With the assignment completed, I looked up at the clock and saw that it was nearly lunch time. Because the scholars were so excited about the Morse Code task it took me a couple minutes to get them settled down. As I was moving around the room getting the scholars to sit down MJ got my attention and told me that she would eat her lunch with the scholars so I could have my lunch break. When I stood next to her to thank her she said this to me, "you really did a nice job with that assignment." I told her "thanks," and then told the scholars to line up for lunch. As the scholars were lining up, FBG walked over to me, "I'll pick the scholars up after lunch and take them outside for recess so you can have a little break."
I know I've said this numerous times, "I work with a truly wonderful and talented teacher," but I don't think I've ever said this before. "I also work with two wonderful adults, MJ and FBG, who both stepped up in a big way to help me make it through the school day." I'm often asked why I keep doing what I do. I just gave you three reasons (names) why I've hung around this classroom for almost five years.
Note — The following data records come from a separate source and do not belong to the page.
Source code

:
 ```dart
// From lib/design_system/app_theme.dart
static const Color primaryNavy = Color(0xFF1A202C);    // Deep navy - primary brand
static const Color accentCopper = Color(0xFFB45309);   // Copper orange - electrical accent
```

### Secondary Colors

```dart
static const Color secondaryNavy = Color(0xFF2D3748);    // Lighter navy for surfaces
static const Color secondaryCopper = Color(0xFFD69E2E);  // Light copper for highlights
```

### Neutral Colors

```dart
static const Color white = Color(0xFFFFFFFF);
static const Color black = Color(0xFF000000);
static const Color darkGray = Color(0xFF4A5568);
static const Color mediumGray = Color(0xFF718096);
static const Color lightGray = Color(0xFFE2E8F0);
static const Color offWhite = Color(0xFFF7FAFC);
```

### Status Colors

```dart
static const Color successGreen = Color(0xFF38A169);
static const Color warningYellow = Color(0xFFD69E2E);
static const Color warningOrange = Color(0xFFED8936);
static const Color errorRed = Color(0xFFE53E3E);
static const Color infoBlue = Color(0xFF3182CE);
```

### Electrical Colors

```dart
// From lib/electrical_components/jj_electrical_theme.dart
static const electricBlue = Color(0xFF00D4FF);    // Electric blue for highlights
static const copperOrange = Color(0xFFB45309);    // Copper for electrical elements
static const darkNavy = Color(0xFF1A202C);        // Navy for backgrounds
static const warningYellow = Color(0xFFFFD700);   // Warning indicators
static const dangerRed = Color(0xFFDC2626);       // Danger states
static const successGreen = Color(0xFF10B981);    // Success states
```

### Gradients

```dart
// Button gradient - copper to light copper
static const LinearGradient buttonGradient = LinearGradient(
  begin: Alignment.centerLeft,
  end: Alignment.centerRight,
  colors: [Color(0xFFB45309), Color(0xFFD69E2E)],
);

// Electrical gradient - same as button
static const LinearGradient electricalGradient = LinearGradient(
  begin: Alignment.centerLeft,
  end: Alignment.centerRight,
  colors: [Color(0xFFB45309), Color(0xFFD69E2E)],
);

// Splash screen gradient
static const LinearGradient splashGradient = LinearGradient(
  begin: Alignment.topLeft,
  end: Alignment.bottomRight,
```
If my calculations are correct, there are fifty-seven days remaining in the school year and our classroom just added the eleventh scholar. That means two adults have been tasked with teaching eleven scholars in three different grade levels and at least five different academic levels. On Friday, after all the scholars had left for the day, Gnu and I sat down in the empty classroom. We talked about our classroom situation for a couple minutes and we came to the same conclusion. We are moving into survival mode for the remainder of the school year.
Quitting time. Thanks for following along. See you next week.
PS - I realize that saying WLnutt is difficult so I suggest you just call him Nutt. Is there is reason I used the unofficial prefix of WL? Yes! Am I going to tell you what it stands for? No!